Suche
Close this search box.

Mit Liebe aus Istanbul

Bei einer Geschäftsreise trifft Igor Popov in Istanbul auf offenherzige Iraner. Der Moskauer stellt fest: Viele Iraner sind enttäuscht vom Islam. Doch trotz der religiösen Unterdrückung erkennen sie: Gott ist Liebe.
Blick auf die Sultan-Ahmed-Moschee, die Hauptmoschee Istanbuls

Im Advent, mit der nahenden Feststimmung mein Lieblingswintermonat, bot sich mir die Gelegenheit, für einen Betriebsausflug nach Istanbul zu reisen.

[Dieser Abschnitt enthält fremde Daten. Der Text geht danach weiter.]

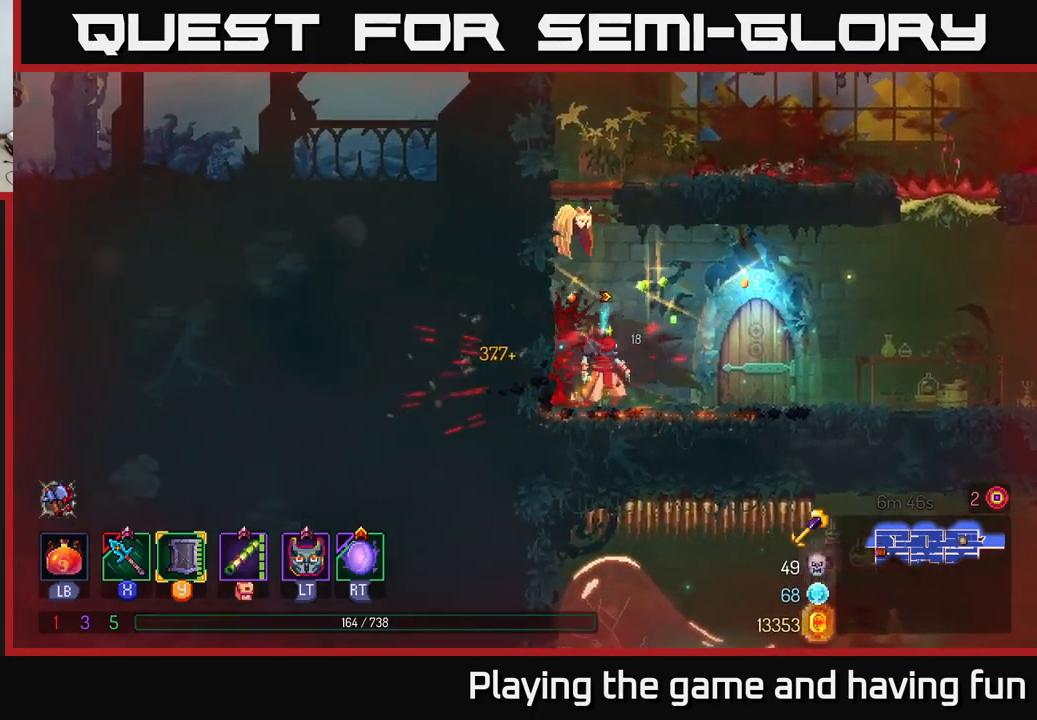
{"buttons": [], "left_stick": "center", "right_stick": "center", "events": [[284, "R1", "down"], [367, "left_stick", "center"], [400, "R1", "up"]]}
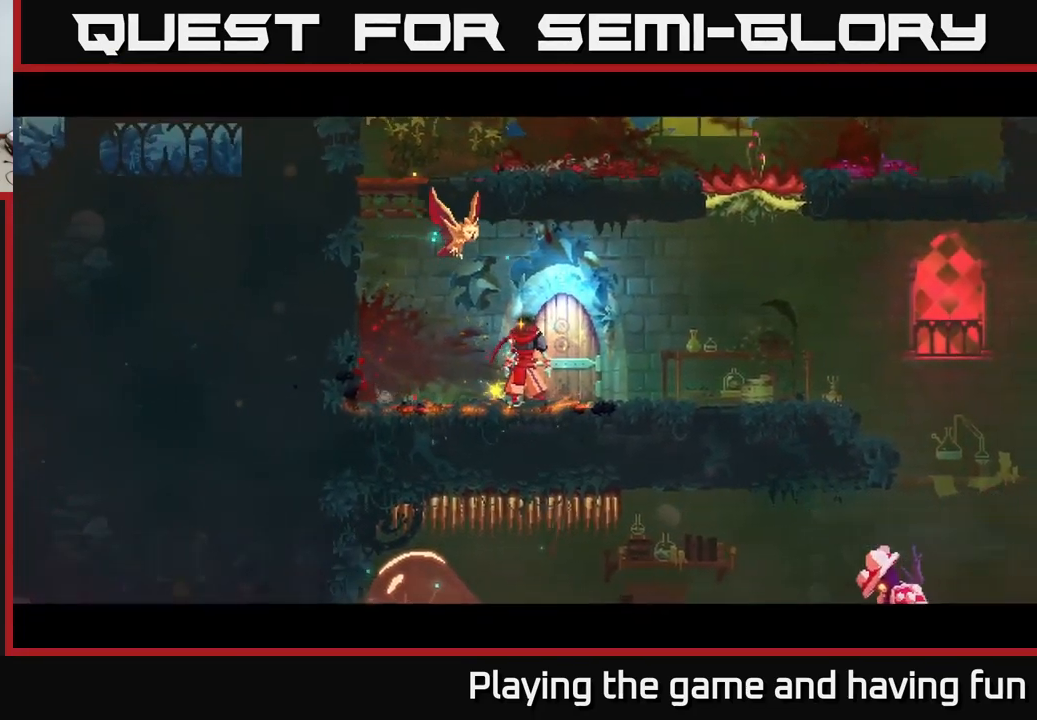
{"buttons": [], "left_stick": "center", "right_stick": "center", "events": []}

Der Literatur-Nobelpreisträger Orhan Pamuk hat diese Stadt einmal so bemerkenswert mit „Stadt der Erinnerung“ beschrieben. Istanbul begrüßte uns mit warmem Wetter, und an den Winter erinnerten uns lediglich die wenigen Schneereste auf Häuserdächern und am Wegesrand.

Schmelztiegel am Bosporus

Istanbul liegt am Ufer des Bosporus, der Meerenge, die die Stadt in den asiatischen und den (größeren) europäischen Teil gliedert. Die Stadtgebiete sind mit Brücken verbunden. Der Bevölkerungszahl nach ist Istanbul die drittgrößte Stadt in Europa. Es war die Hauptstadt des Römischen, Byzantinischen, Lateinischen und des Osmanischen Reichs. Istanbul ist ein Schmelztiegel von Religionen, Nationen und Kulturen.
Wir wurden in dem Bezirk Schischli untergebracht, wo es viele alte Friedhöfe und Moscheen gibt. Frühmorgens wurde ich durch den Ruf des Muezzins geweckt. Es ist eine malerische Gegend. Kleine, enge Gassen winden sich zwischen den alten Häusern sehr unterschiedlicher Bauart hindurch. Aus dem Fenster flattern türkische Fahnen und Handtücher mit der Abbildung von Atatürk, dem türkischen Premierminister, der einst das Land in einen europäischen Staat verwandelt hat.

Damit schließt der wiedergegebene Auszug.